Sunday, August 16, 2009


Please welcome my guest blogger, Gary Presley, author of SEVEN WHEELCHAIRS: A LIFE BEYOND POLIO. You can learn more about Gary at his website, The Washington Post, and The New York Times Review

Creative Nonfiction
I began to publish about fifteen years ago writing nonfiction articles --mostly history, but a little humor. And then I discovered creative nonfiction, both in the essay form (Richard Selzer is the master as far as I'm concerned) and in longer works (Into Thin Air, The Perfect Storm), and I found my true passion. Since then, I have published numerous creative nonfiction essays, and one memoir, woven through with elements of the genre.
I've often thought about why creative nonfiction appeals to me. I think I have moved away from craving information – I get that from newspapers and biographies and history books -- to stimulate my mind by turning over facts to examine them and thereby reveal the story that tells a greater truth. And so it may be for you.
In fact, I believe we all crave Story, seeking to fill the same emotional hole in our spirits that might have been expressed around campfires thousands of years ago, a time when we had nothing but a flint-pointed stick to protect ourselves from the bloody beasts of the forest intent on blood and slaughter.
Of course, creative nonfiction is more than story, especially when it is expressed by a powerful and observant intellect. That's where "writer visibility" is revealed--when the author becomes part of the story, either as observer or participant.
Other elements making up the genre?
· Scene
· Drama
· Back story
· Character
· Dialog
· Sensory revelations and amplification
· Introspection and references
· Lyrical language
I believe that memoir can provide some of the best creative nonfiction. Others disagree, noting that memoir should be regarded as a separate genre. I do suggest, however, that the writing encompassed in Richard Selzer's work, for example, illustrates how the two become one. I recommend his work highly. Start with Letters to a Young Doctor or Confessions of a Knife.
Where else to begin? Perhaps with some of the seminal works of "narrative journalism" or "new journalism," which provided the best description of the genre before the label "creative nonfiction" was applied around three decades ago. You can find two of them, both by Gay Talese, readily on the web: "Frank Sinatra Has a Cold" and "Silent Season of a Hero."
Then there are the book-length works that are the foundation of the genre. In Cold Blood is one, but I suggest seeking out some of the criticism of Capote's true crime story after you read it. Tom Wolfe's The Right Stuff is an excellent choice among earlier works, as are Edward Abbey and Barry Lopez among others.
It's an exciting and stimulating genre, both for reading and writing. Don't be fooled, though. It is not an unwelcome blend of fiction and nonfiction. Creative nonfiction pieces, essays or book-length works, are factually accurate narratives told using the tools of fiction to better reveal truth. And Story.
Photo Credit: By Kathleen Purcell Photo
Gary Presley is the author of Seven Wheelchairs: A Life beyond Polio, a 2008 publication of The University of Iowa Press. His essays have appeared in, the Washington Post, and Notre Dame Magazine.

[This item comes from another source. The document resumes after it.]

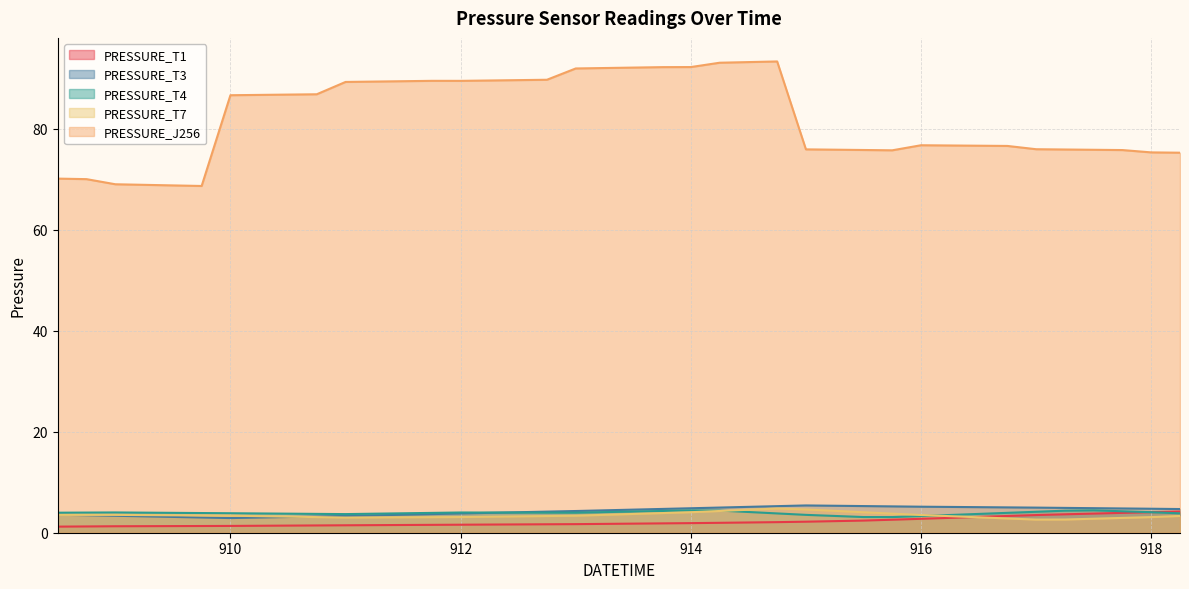

Where is PRESSURE_T7 nearest to the value 3?

911.0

  1. Thank you for guest blogging, Gary. Congratulations on your achievements. I'm going to read In Cold Blood again, my first read was 20+ years ago, then I'll check out the crits as you suggested.

    In order to truly appreciate creative nonfiction, it would seem to me that one must embrace creative license? They seem to go hand in hand.

    You've got me thinking, Gary. Thanks. My next stop is the library.

  2. Thanks for the info, Gary. A few years ago, I swore I'd never write nonfiction. Guess what I'm considering these days? Your blog was a good start.